Bohemia Restaurant + The Club Hotel + Spa St Helier + Lavender Farm Jersey

Eternally Rhapsodising | Love in a Warm Climate

St Aubin Bay Jersey © Lavender's Blue Stuart Blakley

“So here we are…having our lovely cake and eating it too, one’s great aim in life.” Nancy Mitford

The Club Hotel and Spa Jersey © Lavender's Blue Stuart Blakley

We’re up Green Street. Chasing stars, potentially flickering, preferably established, Michelin stars. Steve Smith, Head Chef of Bohemia Restaurant, has held a Michelin star for more than a decade. Bohemia is the first restaurant in the Channel Islands to be awarded five AA rosettes. This ranks it among the 15 highest rated restaurants in the UK, joining the galaxy inhabited by the likes of Raymond Blanc’s Le Manoir aux Quat’Saisons and Heston Blumenthal’s Fat Duck. Country Life recently listed Bohemia in its top five Jersey restaurants, calling it a “Michelin starred restaurant perfect for a treat”.

The Club Hotel and Spa St Helier © Lavender's Blue Stuart Blakley

The restaurant takes up the street level of The Club Hotel + Spa in St Helier. The interior of the five star hotel and restaurant is all modern elegance infused with the inherent chilled vibe of the island.

Stored entries:

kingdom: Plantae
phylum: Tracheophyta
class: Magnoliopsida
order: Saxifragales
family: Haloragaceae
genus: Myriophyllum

Task set |
**1.** Name every person mentioned in the Bohemia Restaurant excerpt.
**2.** Please write the next part of the Bohemia Restaurant excerpt, picking up after its final sentence.

Per-task outputs |
**1.** Stuart Blakley, Nancy Mitford, Steve Smith, Raymond Blanc, Heston Blumenthal

**2.**
Coming over all Mitfordesque, it’s time to treat ourselves. The menu is a polished blend of Saxon and Norman influences, reflecting the archipelago itself. Even the mineral waters are British Hildon and French Badoit. Cheese is served with English biscuits and French bread. Steve Smith polished his skills under Lavender’s Blue favourite Jean-Christophe Novelli – another Anglo-French success. We want our lovely cake and we want to eat it too, but first there’s:

Bohemia Restaurant Jersey Lunch © Lavender's Blue Stuart Blakley

Bohemia Restaurant Jersey Pudding © Lavender's Blue Stuart Blakley

Strawberry pannacotta with Jersey yoghurt is our cake of choice. Steve explains, “The menu is driven by the seasons and also driven by what we can get consistently and in good supply. Recently, we had a great week for getting hold of John Dory and halibut so those items were on the menu. We will work around what we can get in good supply.” We’re impressed by some seriously synchronised sauce pouring and cloche lifting. It’s a wrap. Pure rhapsody.

Lavender Farm Jersey © Lavender's Blue Stuart Blakley

Ok, here goes, we’re off for lavender chocolate treats at Jersey Lavender Farm in St Brélade. Nancy would approve.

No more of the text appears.